Polarkreis 18

Magdalena Sturmbauer

by Magdalena Sturmbauer

Story

Marie würde gerne wissen, wieso es meistens noch so rauscht und brüllt, bis die Augen flimmern; wenn alles kippt und man den Bach freischaufelt, den man hinunterrasen wird. Rauschen tut es, aber beruhigend hell, diesmal keine überheblichen Flügel am Wachsen. Marie will ihrer besten Freundin Eleanor sagen, sie würden es doch beide wissen. Marie mochte Anja und Emil sehr gerne, doch die hat sie leider verloren. Manche zum zweiten Mal, dafür richtig. Marie musste ihrer Schwester Astrid versprechen, sie nicht in den Flitterwochen anzurufen und Bali wäre noch keinen Spott wert. Noch.

Ein bisschen hat sie auch geschrien, leise in sich hinein, weil manche Wahrheiten tief schneiden.
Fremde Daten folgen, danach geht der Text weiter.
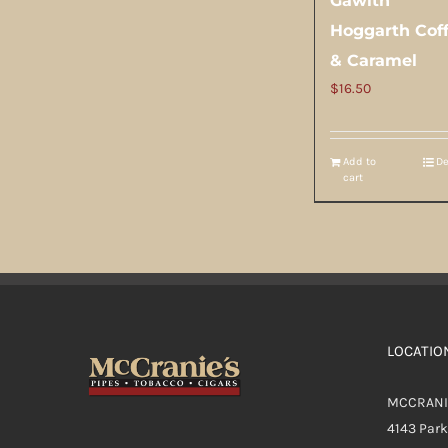
Gawith
Hoggarth Cof
& Caramel
$
16.50
Add to
De
cart
LOCATIO
MCCRANI
4143 Par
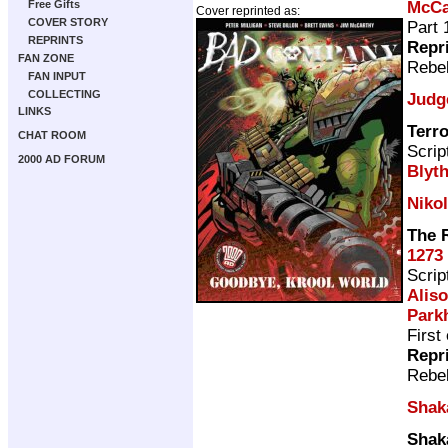
McCa
Free Gifts
Cover reprinted as:
COVER STORY
Part 
REPRINTS
Repr
FAN ZONE
Rebel
FAN INPUT
COLLECTING
Judg
LINKS
Terro
CHAT ROOM
Scrip
2000 AD FORUM
Blyt
Nikol
The 
1273
Scrip
Aliso
Park
First
Repr
Rebel
Shak
Shak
Es wird ein neues altes Jahresende werden; Marie weiß es; dann sind alle Fäden gekappt, tote Chats reihen sich stumm aneinander. Altbekannt autonom durch die Straßen ziehen, sich wie Katzen an den letzten warmen Ecken der Mauern reiben. Jetzt aber. Wirklich allein-allein. War doch schön. Ihr werden unsichere, kalte Fühler wachsen, am Weihnachtstisch, in der U-Bahn, in der Küche ihrer Wohnung; weil es drinnen erschreckend leise geworden ist und zu viele Dinge zu wenig Sinn ergeben wollen. Alien. In unbeobachteten Momenten starrt sie hohl auf Bildschirme und in fremde Augen, die Hände unbedarft am Körper, der eine einzige große Entschuldigung und betretenen Dank ausstrahlt. War nur alte Liebe, nur Gewohntes. Nur verwandte Gemüter und Kinderseelen mit Erwachsenenfehlern. Hat Marie nicht gedacht, hat Emil nicht gedacht. Schon gar nicht Eleanor. Beide hab ihr’s gewusst. Alle haben’s gewusst.
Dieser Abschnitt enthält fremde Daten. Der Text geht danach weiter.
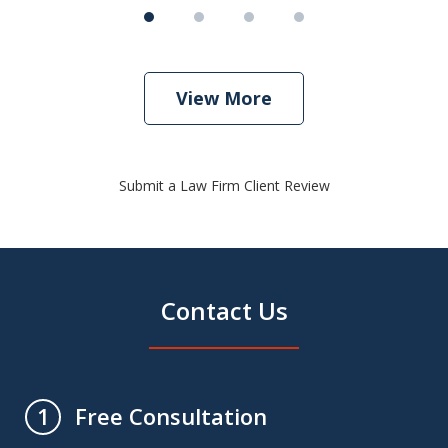
View More
Submit a Law Firm Client Review
Contact Us
Free Consultation
1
Ihre Mutter meint, sowas mache erwachsen, Kinderkriegen und Fehler machen. Marie möchte dann gerne antworten, ob sie sein Gesicht schon mal im richtigen Licht gesehen habe, da sähe er selbst noch aus wie ein Kind. Und ob sie ihr ein paar Irrtümer nennen könne. Marie zerpflückt nachts Gesagtes in seine Einzelteile, lange; bis pochende Ungewissheit über ihr schwebt und sie findet, dass Zukunft außergewöhnlich anders aussehen kann. Deine, meine.
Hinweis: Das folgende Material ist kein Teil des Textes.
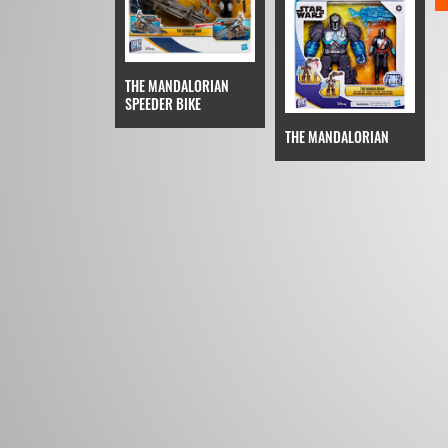
THE MANDALORIAN
SPEEDER BIKE
THE MANDALORIAN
Am Schwangersein wird ihre Schwester sein; Eleanor am Urlaubbuchen und Steuernzahlen; und alle finden ihren Frieden in neuen Winterreifen. Ihr Großvater wechselt die; auch für die Nachbarn.

Marie mag es nicht, eine ausgesprochen weite und tiefe Grube in ihre Vergangenheit gegraben zu haben; Dinge passierten – starrt sie zu lange über den Rand, kann sie mit Schwindel und Wut in den nächsten 72 Stunden rechnen. Marie musste für alle aufhören, die sie besitzen wollten. Marie konnte nicht wissen, dass man Menschen immer bei sich behalten kann, ohne sie bei sich zu haben. Marie mag Schweigen erst seit Kurzem und sie mag es, viel nicht zu mögen, dann weiß sie schneller, was sie mag.